Thursday, March 02, 2006

from the earth

I have been diligent and created some recipe links. Although each offering has yet to evolve into a uniform style, most are simple and easy to follow. I hope you can breathe deeply and smell the aromas as you browse.



My very first recipe was for rhubarb, a gorgeous winter ‘fruit’ that was a constant through my childhood. My mother’s garden, now neglected, still has some surviving plants hanging around the sides. Whenever I am back in New Zealand she stews me some. Though hers was always a no-nonsense simmering of rhubarb stalks washed, topped and tailed with a liberal amount of sugar. My version had the addition of apples, strawberries and rose water. Here in the Southern Hemisphere, we have just entered autumn. It is time to farewell the gorgeous stone fruits and see the return of tamarillos, passionfruit and my old friend rhubarb. I can’t wait!

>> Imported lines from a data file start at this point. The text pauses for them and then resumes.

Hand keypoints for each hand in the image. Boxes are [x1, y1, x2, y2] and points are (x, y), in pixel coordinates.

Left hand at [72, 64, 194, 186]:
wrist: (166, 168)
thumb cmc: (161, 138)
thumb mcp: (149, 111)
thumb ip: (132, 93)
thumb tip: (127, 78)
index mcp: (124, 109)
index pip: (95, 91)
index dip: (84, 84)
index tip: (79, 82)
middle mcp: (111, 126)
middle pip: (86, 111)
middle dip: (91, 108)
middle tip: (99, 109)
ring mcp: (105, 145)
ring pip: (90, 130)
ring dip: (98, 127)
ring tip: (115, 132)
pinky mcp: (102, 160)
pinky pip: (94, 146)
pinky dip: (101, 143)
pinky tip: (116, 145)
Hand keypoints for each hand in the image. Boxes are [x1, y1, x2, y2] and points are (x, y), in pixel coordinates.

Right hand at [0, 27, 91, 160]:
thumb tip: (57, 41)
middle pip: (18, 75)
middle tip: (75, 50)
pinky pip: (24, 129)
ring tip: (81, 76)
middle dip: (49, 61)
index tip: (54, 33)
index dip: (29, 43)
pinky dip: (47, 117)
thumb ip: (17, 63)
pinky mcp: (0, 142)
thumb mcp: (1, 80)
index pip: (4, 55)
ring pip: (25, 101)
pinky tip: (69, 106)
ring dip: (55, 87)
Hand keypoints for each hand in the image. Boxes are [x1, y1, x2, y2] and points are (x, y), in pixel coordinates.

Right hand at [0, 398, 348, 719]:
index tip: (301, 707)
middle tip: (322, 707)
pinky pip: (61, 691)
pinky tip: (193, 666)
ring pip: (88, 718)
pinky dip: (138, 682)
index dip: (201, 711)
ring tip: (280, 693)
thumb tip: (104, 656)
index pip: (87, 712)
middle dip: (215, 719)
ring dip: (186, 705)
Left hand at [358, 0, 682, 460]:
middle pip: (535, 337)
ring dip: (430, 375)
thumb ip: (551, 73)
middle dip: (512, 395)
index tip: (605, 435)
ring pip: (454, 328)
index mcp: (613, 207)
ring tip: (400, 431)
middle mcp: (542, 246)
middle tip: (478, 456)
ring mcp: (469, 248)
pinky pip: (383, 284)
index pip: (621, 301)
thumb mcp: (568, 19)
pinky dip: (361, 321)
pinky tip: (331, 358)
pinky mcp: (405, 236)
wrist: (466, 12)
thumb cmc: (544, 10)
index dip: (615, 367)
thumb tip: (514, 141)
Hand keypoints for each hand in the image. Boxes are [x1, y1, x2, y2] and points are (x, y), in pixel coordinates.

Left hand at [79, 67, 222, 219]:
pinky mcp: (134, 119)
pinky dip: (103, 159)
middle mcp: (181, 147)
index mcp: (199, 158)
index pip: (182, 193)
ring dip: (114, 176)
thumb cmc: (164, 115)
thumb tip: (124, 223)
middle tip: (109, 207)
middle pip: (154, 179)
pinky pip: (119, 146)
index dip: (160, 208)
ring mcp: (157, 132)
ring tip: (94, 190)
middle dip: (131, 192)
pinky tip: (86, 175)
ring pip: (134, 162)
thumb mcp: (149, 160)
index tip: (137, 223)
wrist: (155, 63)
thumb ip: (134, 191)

As I buy organic produce, locally grown when possible, it keeps me in harmony with the seasons. The price of forgoing a winter tomato that tastes nothing like the fruit warm from the vine in summer, is the joy of rediscovering the flavours at the time of year that the fruit or vegetable naturally comes into its own. For a cook, to work with what is available at it’s prime, may restrict your repertoire, but ultimately rewards you with flavour. There is a strange freedom in working with seasonal food, necessity is as the say, the mother of invention.

For a generation of kitchen novices, who may only have experienced fresh produce bought from a supermarket, I can understand why so many people cook less now. To me the over chilled, early picked, out of season fruit and vegetables dispayed under the fluro glare, look unappetising. If you never had the opportunity to grow your own, or shop at a seasonal, outdoor market I am not sure how a good relationship with food is ever fostered, so disconnected with the source.

My local food hero, Stephanie Alexander certainly gets the concept. More than that, for years she has done something about it – starting the kitchen garden at Collingwood College. These are city kids, many of whom are raised in the towers of the nearby housing commission flats, growing their own fruit and vegetables and learning to cook them. Hopefully, that means there is a new generation of food loving individuals on its way - and that has to be a good thing, for all of us.